DIRECTIONS FOR THIS TASK:
In the listing below, find each line with the string "forest" and report it.

ENTRIES SUPPLIED:
+ + + + + + +

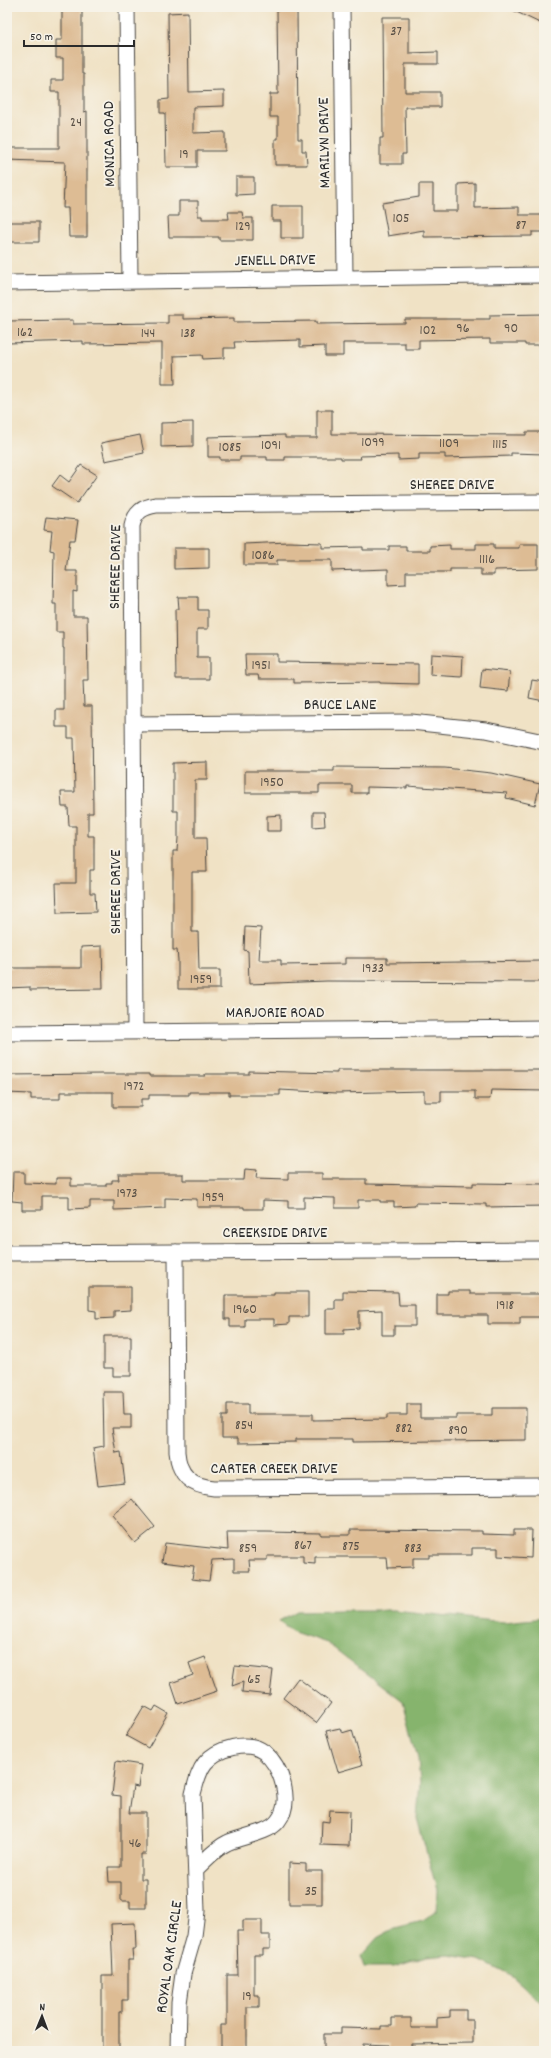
<svg xmlns="http://www.w3.org/2000/svg" width="551" height="2058" font-family="Dekko,sans-serif">
<style>
.forest{fill:#86b46d;stroke:#58704c}
.building{fill:#ddbc94}
.lines{fill:none;stroke-linecap:round;stroke-linejoin:round}
.street-casing{stroke:#494642;stroke-width:17}
.street{stroke:#fff;stroke-width:15}
.labels{text-anchor:middle;dominant-baseline:central;stroke-width:3.5;stroke-linejoin:round;paint-order:stroke}
.number-label{font-size:14px;fill:#584f45}
.street-label{font-size:16px;fill:#2b2b2b;stroke:#f7f3e8}
</style>
<rect width="100%" height="100%" fill="#f7f3e8"/>
<filter id="ink" filterUnits="userSpaceOnUse"><feTurbulence type="fractalNoise" baseFrequency=".025" numOctaves="2"/><feDisplacementMap in="SourceGraphic" scale="8" xChannelSelector="R" yChannelSelector="G"/><feConvolveMatrix kernelMatrix="1 2 1 2 8 2 1 2 1" color-interpolation-filters="sRGB"/></filter>
<filter id="wash" filterUnits="userSpaceOnUse"><feTurbulence type="fractalNoise" baseFrequency=".012" numOctaves="4" result="noise"/><feDisplacementMap in="SourceGraphic" scale="16" xChannelSelector="R" yChannelSelector="G"/><feGaussianBlur stdDeviation="0.9" result="paint"/><feColorMatrix in="noise" values="0 0 0 0 0 0 0 0 0 0 0 0 0 0 0 0 0 1.4 0 .05"/><feComposite in="paint" operator="in"/></filter>
<g filter="url(#wash)">
<rect width="100%" height="100%" fill="#f0e2c5"/>
<path class="forest" d="M340 1610H394L504 1622 544 1618V2002L538 1999 513 1977 479 1960 449 1955 426 1957 394 1967H364L361 1956 377 1938 395 1928 423 1921 436 1912 437 1890 417 1818 420 1783 418 1758 403 1701 327 1643 294 1632 279 1621 297 1611Z"/>
<g id="blocks">
<path class="building" d="M62 7H82V74H84V112L87 111V237H69L68 208H63L65 162 7 160V148H59V92H51V80H63V58H56V40H62Z
M506 7H544V25Z
M297 8 298 139H302V151H306L307 165H275V139H278V117H270V94H278L277 9Z
M188 12 189 92 224 91V106L193 107V133L225 132V151H197V167H166L165 113H160V100L169 99 168 13Z
M382 17H409V53L438 52V64H405V92H440V107H405L406 154H402V164H380V138H383Z
M236 177H254V194L236 195Z
M475 183V208L519 207V215H544V232H532V236L424 237V230L388 236 382 203 419 197V184H433V211H458V184Z
M179 201H198V216H202V219H229L228 212H242L243 218H253V240H219V237H169L168 216H179Z
M272 206H303V238H281V221H272Z
M7 222H39V242H7Z
M544 314V345H525V343H490V339L419 340V349H405V343H343V356H325V346L300 347V340L234 342 235 348H224V358L203 359 202 355 174 356 175 384H162V343L83 344V341L7 343V321L73 320V324L168 323V315H183V319L234 318V322L316 321V324L405 323V319H490V315Z
M317 410H332V434L526 435V432H544V454L511 453V456L445 458V454H419V459L398 460V455L360 456 361 459H341V457H285V460H267V457H240V460H220V457H208V437L285 435V438H317Z
M193 422V446L161 447V423Z
M140 435 144 453 105 461 101 443Z
M81 465 97 475 77 503 52 486 60 475 69 482Z
M46 517 78 520 75 540H70L66 571H77V592L73 591V616H87L88 680H83L84 706H92L93 813H88V836H94V870H90V893H95L96 912 57 913 56 883H76V826H69L68 807H62L61 792H75L74 738H68V727H56V710H64V648H63V632H56V604H53L54 551 50 550 52 531 44 530Z
M288 542 322 543V548L363 547V550H389V546H406V551H430V546L450 545V549H476V544H494V548H519V544H538V569L494 570V575H481V569H450V572H406V584L388 585V569L332 571V560H277V565H244V544Z
M174 548H209V568L174 569Z
M178 597H198V610H208V629H197V658H209V679H176L175 609H179Z
M245 654H277V662L418 664V684L380 683V682L294 683V679H259L258 675H246Z
M431 654 463 656 462 677 430 675Z
M482 669 510 672 508 691 480 688Z
M532 680 544 682V701L529 698Z
M207 762V780H195V838H206L207 872H192V932H198L199 970H220V989H178V960L177 950H173V851H177L178 838V811H173V763Z
M334 767 445 768 491 773 540 784 535 805 506 798 507 793 407 786V788L367 787V793H352V785H319V793H245V771H334Z
M313 812H324L325 826 313 827Z
M281 815V831H267V816Z
M245 927 261 928 259 960H281V965L345 964V958H387V963L542 961V982L327 981 249 984 248 951 244 950Z
M102 946 103 989 30 990V987L7 988V968H81V947Z
M337 1070H544V1091L491 1090 490 1099H475V1091H441V1102H424V1091L337 1093 280 1090V1095H229V1092H189V1095H149V1099H141V1107H113V1092H60V1099H31V1094L7 1093V1075L103 1074H149V1076H205V1074H249V1071L337 1073Z
M245 1169 257 1170 256 1178 288 1179V1173H322V1179H366V1184L473 1186V1183L544 1184V1206L486 1207V1204L415 1203V1206L394 1207V1202H380V1200H358V1208H335V1198L304 1197V1208H288V1201L263 1200V1209H244V1207H197V1199L165 1198V1208L114 1210V1201H90V1208L69 1209V1196H42V1210H22V1202L12 1201 13 1172H24V1183L56 1184V1178H71V1186H106V1183H112V1180H119L118 1174H183V1180H244Z
M89 1287H131V1310L114 1311V1318L96 1319V1311L89 1310Z
M343 1291 398 1292 399 1305H415V1326H394V1335H382V1310L359 1311V1328L344 1329V1334H326V1309H335V1299H343Z
M448 1291H470V1294H544V1317H520V1324H488V1315H437V1294H448Z
M274 1292H308V1317H289V1324L274 1325V1319H245V1327H230V1319H225V1295H274Z
M104 1336H131V1376H113V1368H104Z
M103 1392H123L124 1414H131V1428H112L116 1453 121 1452 125 1483 98 1486 93 1448 104 1446Z
M227 1404H248V1414H313V1420L387 1419V1415H407V1404H420V1418H456V1415H492V1408H526V1440L353 1442V1439H296V1442L238 1443V1438H222V1416H227Z
M132 1499 155 1527 135 1543 112 1515Z
M350 1530 482 1531V1534L514 1535V1530H532L531 1558 498 1556V1548H472V1555H429V1558H413V1567L388 1568 387 1557H315V1564L303 1563V1556H267V1560H249L250 1571H234V1559L212 1560 209 1581 192 1579 194 1566 162 1562 165 1543 228 1550 227 1532H266L321 1533V1535H350Z
M205 1657 217 1691 178 1704 171 1683 193 1675 189 1663Z
M235 1666 273 1670 270 1695 242 1692 243 1682 232 1686Z
M298 1678 331 1703 316 1723 283 1698Z
M144 1706 153 1711 156 1706 168 1713 148 1748 126 1736Z
M340 1728 342 1733 352 1730 362 1765 338 1772 326 1731Z
M116 1761 141 1765 138 1787 133 1786 129 1813H146V1854H141V1879H146V1908H130V1901H121V1882H109L108 1867H121V1796L112 1795Z
M330 1810 350 1811 349 1846 321 1845 322 1821 329 1822Z
M289 1863 306 1864V1871H322V1904H289Z
M243 1920H262V1935H270V1949H263V1955H254V1995H259V2007H247V2051H230V2047H221V2025H227V1975H238L237 1931H243Z
M135 1923 136 1949H132L133 1960H128V2000H122V2012H119V2051H102V1976H113L111 1924Z
M450 2010H466V2020H473V2043L411 2044V2049H389V2045L363 2044V2051H324V2034H341V2028L381 2029V2026H392V2018H411V2028H437V2018L450 2017Z"/>
</g>
</g>
<g filter="url(#ink)">
<use href="#blocks" fill-opacity="0" stroke="#494642" stroke-width="1"/>
<g class="lines">
<defs>
<path id="street" d="M127 7 130 281
M342 7 345 278
M7 283 544 275
M133 724 411 722 486 730 544 742
M135 1032 132 526C135 512 143 507 156 505L544 502
M7 1033 544 1028
M176 1252 177 1452C179 1476 191 1486 214 1488L544 1486
M7 1253 544 1250
M178 2051 179 2003 183 1974 194 1936 197 1911 193 1794C196 1783 198 1772 205 1763 217 1748 248 1740 264 1752 282 1767 293 1802 278 1821 268 1834 241 1836 227 1843 216 1848 206 1860 197 1868"/>
</defs>
<use href="#street" class="street-casing"/>
<use href="#street" class="street"/>
</g>
</g>
<g class="labels">
<g class="number-label">
<text x="396" y="32">37</text>
<text x="76" y="123">24</text>
<text x="184" y="155">19</text>
<text x="401" y="219">105</text>
<text x="521" y="226">87</text>
<text x="243" y="227">129</text>
<text x="463" y="329">96</text>
<text x="511" y="329">90</text>
<text x="428" y="331">102</text>
<text x="25" y="333">162</text>
<text x="148" y="334">144</text>
<text x="188" y="334">138</text>
<text x="373" y="443">1099</text>
<text x="449" y="444">1109</text>
<text x="500" y="445">1115</text>
<text x="271" y="446">1091</text>
<text x="230" y="448">1085</text>
<text x="263" y="556">1086</text>
<text x="487" y="560">1116</text>
<text x="261" y="666">1951</text>
<text x="272" y="783">1950</text>
<text x="373" y="969">1933</text>
<text x="201" y="980">1959</text>
<text x="134" y="1087">1972</text>
<text x="127" y="1194">1973</text>
<text x="213" y="1198">1959</text>
<text x="505" y="1306">1918</text>
<text x="245" y="1310">1960</text>
<text x="244" y="1426">854</text>
<text x="404" y="1429">882</text>
<text x="458" y="1431">890</text>
<text x="303" y="1546">867</text>
<text x="351" y="1547">875</text>
<text x="248" y="1549">859</text>
<text x="413" y="1549">883</text>
<text x="254" y="1680">65</text>
<text x="135" y="1844">46</text>
<text x="311" y="1892">35</text>
<text x="247" y="1997">19</text>
</g>
<g class="street-label">
<text transform="translate(325 143) rotate(-91)">MARILYN DRIVE</text>
<text transform="translate(110 144) rotate(-91)">MONICA ROAD</text>
<text transform="translate(275 261) rotate(-1)">JENELL DRIVE</text>
<text x="452" y="485">SHEREE DRIVE</text>
<text transform="translate(116 567) rotate(-89)">SHEREE DRIVE</text>
<text x="340" y="705">BRUCE LANE</text>
<text transform="translate(116 892) rotate(-90)">SHEREE DRIVE</text>
<text x="275" y="1013">MARJORIE ROAD</text>
<text x="275" y="1233">CREEKSIDE DRIVE</text>
<text x="274" y="1469">CARTER CREEK DRIVE</text>
<text transform="translate(170 1957) rotate(-82)">ROYAL OAK CIRCLE</text>
</g>
</g>
<rect width="551" height="2058" fill="none" stroke="#f7f3e8" stroke-width="24"/>
<g transform="translate(42 2016) rotate(1)" stroke="#f7f3e8" stroke-width="3" paint-order="stroke">
<path d="M0-3L7 15L0 10L-7 15Z" fill="#2b2b2b"/>
<text y="-6" font-size="11" font-weight="bold" text-anchor="middle" fill="#2b2b2b">N</text>
</g>
<path d="M24 40v6h110v-6" fill="none" stroke="#2b2b2b" stroke-width="2"/>
<text x="30" y="40" font-size="12" fill="#2b2b2b" stroke="#f7f3e8" stroke-width="3" paint-order="stroke">50 m</text>
</svg>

+ + + + + + +

EXERCISE ANSWER:
.forest{fill:#86b46d;stroke:#58704c}
<path class="forest" d="M340 1610H394L504 1622 544 1618V2002L538 1999 513 1977 479 1960 449 1955 426 1957 394 1967H364L361 1956 377 1938 395 1928 423 1921 436 1912 437 1890 417 1818 420 1783 418 1758 403 1701 327 1643 294 1632 279 1621 297 1611Z"/>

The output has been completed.